There is another interesting sentence in here:

"There’s a 55-student school near Yosemite that spends about $13,000 a student — well under the state average."

$13,000 per student spending would be way above California average, but my guess is she is talking about funding, not spending.

People around education in California always mix up school funding and school spending. The per-student spending is based on what the classroom looks like. With large classrooms and low teacher salaries most districts in the Bay Area hardly reach per-student spending of $8,000 per year. Even really good districts are still only around $10,000.

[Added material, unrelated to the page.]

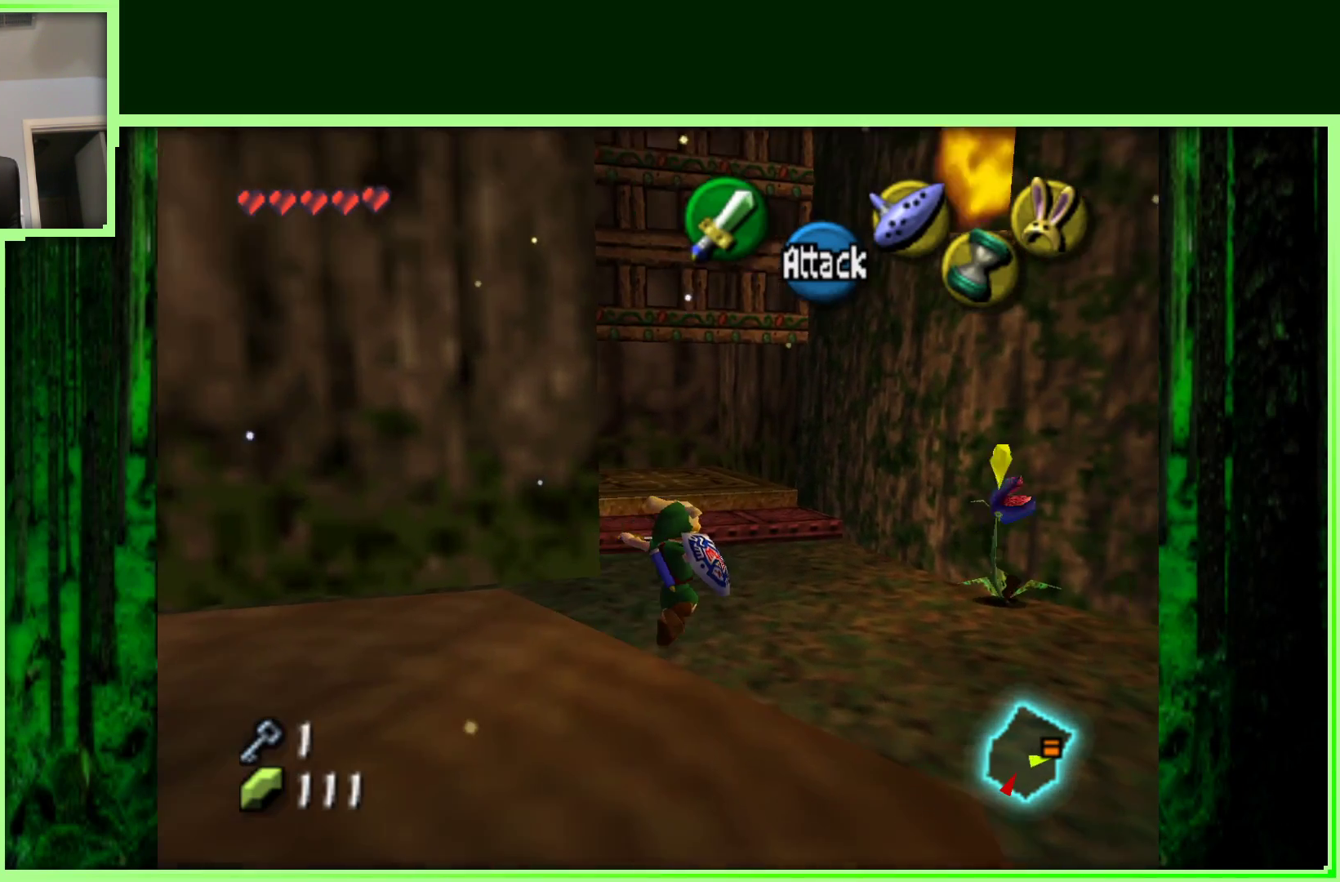
{"buttons": [], "left_stick": "up", "events": []}
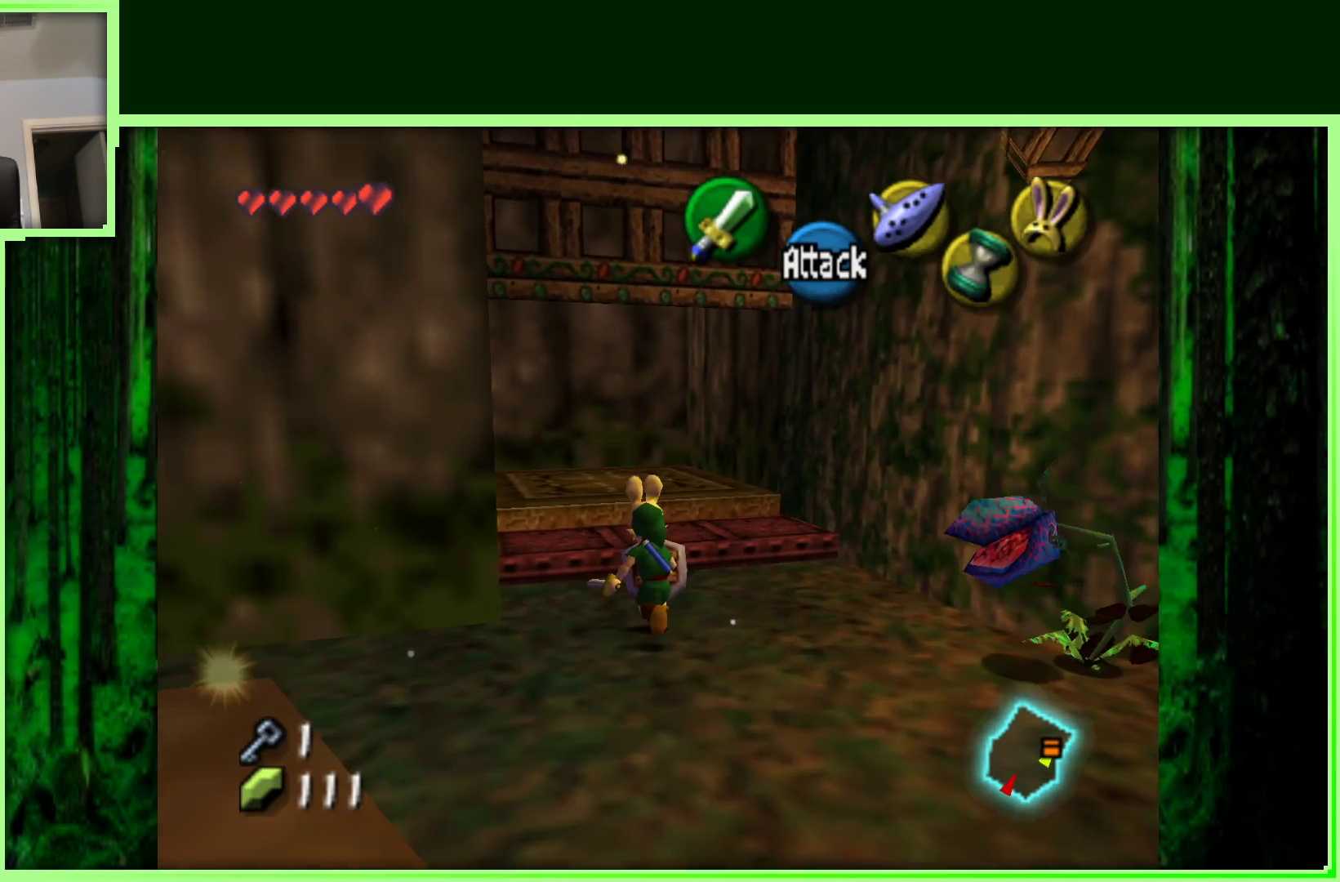
{"buttons": [], "left_stick": "up-left", "events": [[383, "left_stick", "up-left"]]}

Now the per-student funding is much higher. They all pretend to be poor, but easily have $15,000, $21,000, even $25,000 per-student funding. The difference between the funding and the spending is the mismanagement we see in handling their real estate. All school districts seem to have too many buildings. This happens when you don't pay property taxes - which is a mistake that should be rectified.

There is lots of dirty money in the real estate business. And trustees always seem to be more interested (and educated) about that side of the business, but less informed about education and funding.

easygerd

Two types of schools are essentially the ones ruining the California education system:

- Magnet Schools

- Middle Schools

Both types of school are invented or created for the purpose of "school integration" and yet the districts using them are mostly using them in a way to foster and increase school segregation. Every single "failing school" district has a high ratio of good schools (those neighborhood elementary schools starting with a K-) and the amount of schools that come with extra high cost.

So small, rural neighborhood schools aren't the financial problem at all. It's the urban student that is touching 5 different building, 5 different principals, 3 different district superintendents to make it through 13 years of education. The cost to educate that kid far outlasts the available funding.

Even when these urban districts finally close some schools, they keep the school buildings and the cost to maintain them and the interest debt they signed up for when asking voters for outsized bond measures.

Terence Y

Thank you, Ms. Roza, for your guest perspective and proposed alternatives to closing half-empty schools. However, the issue is not just related to half-empty schools but the schools themselves. There are continued costs related to maintenance and upkeep, and potential upgrades, to these underenrolled schools. If we “carve” out only those buildings necessary for “small schools” then it may be economically feasible but to keep the entire school maintained and upkept will require ongoing funding and that math doesn’t work. I’d recommend applying your program to physical schools, also.